If choosing the appropriate degree course or program to study Artificial intelligence(AI) at University was straightforward, this article would end here. But it doesn’t.
This means there is more to it than just deciding to study AI at a University, especially if the objective is to become an AI professional after a few years.
The image above depicts keywords and topics within AI course titles of MSc, PhD, Diplomas and BSc degrees at various universities across the United Kingdom. Each of the courses I went over to create this word cloud had even more keywords in their respective modules.
Becoming an AI professional through the academic route is not entirely straightforward.

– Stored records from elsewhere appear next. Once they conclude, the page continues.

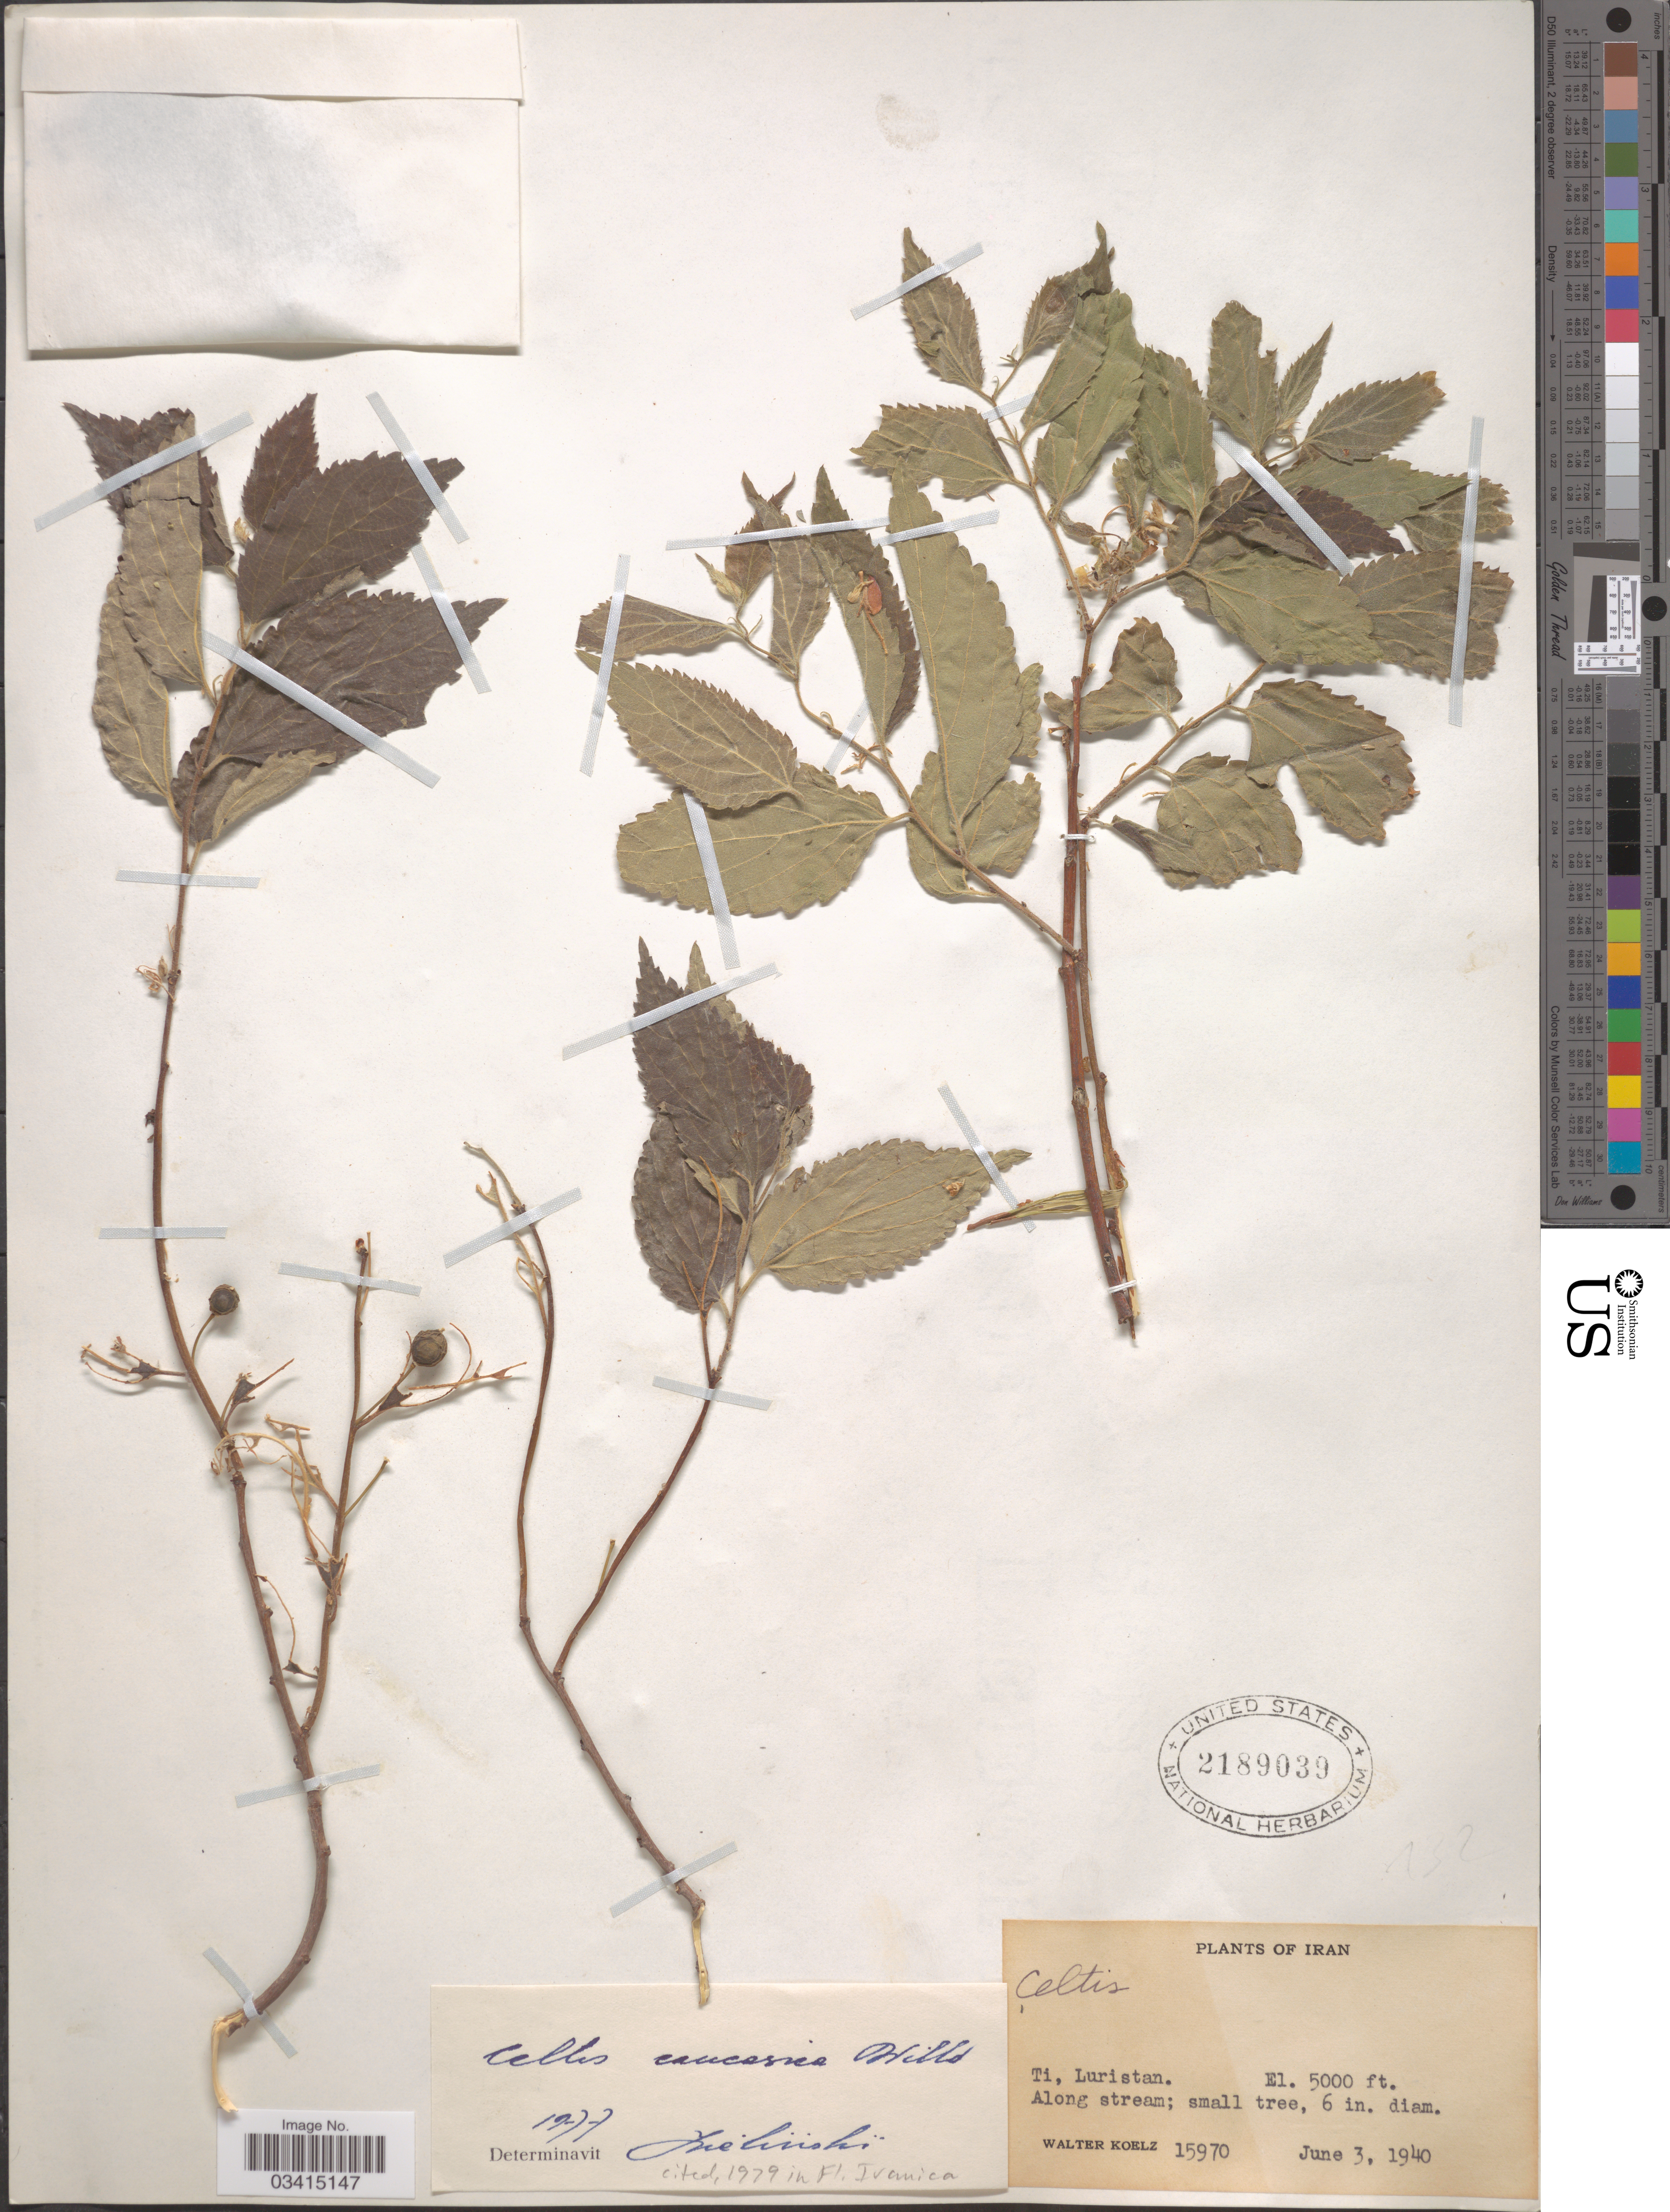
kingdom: Plantae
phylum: Tracheophyta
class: Magnoliopsida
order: Rosales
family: Cannabaceae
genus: Celtis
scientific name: Celtis caucasica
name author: Willd.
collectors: W. N. Koelz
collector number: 15970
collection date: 1940-06-03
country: Iran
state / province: Lorestan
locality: Ti, Luristan.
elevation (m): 1524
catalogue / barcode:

Suppose you don’t give your university course selection a considerable amount of thought. In that case, you might find yourself in a data-centric course when your interests lies in the hardware-focused aspect of AI, which means you could have been best suited for a course that covered Robotics or Mechanics.
In this article, I reveal a practical framework that presents an adaptable approach to selecting an appropriate AI-related course at most higher institutions. This framework can be used for yourself, or feel free to share it with young AI enthusiasts.
How do you make a decision about which AI course to choose at University?
There is no specific answer to the question above. A practical approach to selecting AI courses at University is to leverage different methods of reasoning that consider your aspirations (what and why), capabilities (how) and environment (where).
The ‘what’ and ‘why’ take into consideration internal and external motivations that drive you to pursue a specific goal. Even more specifically, the ‘what’ process ensures that you are not just chasing an arbitrary goal; instead, you understand what it is you want to get out of a 30 to 50-year career within AI, with milestone goals also considered as well.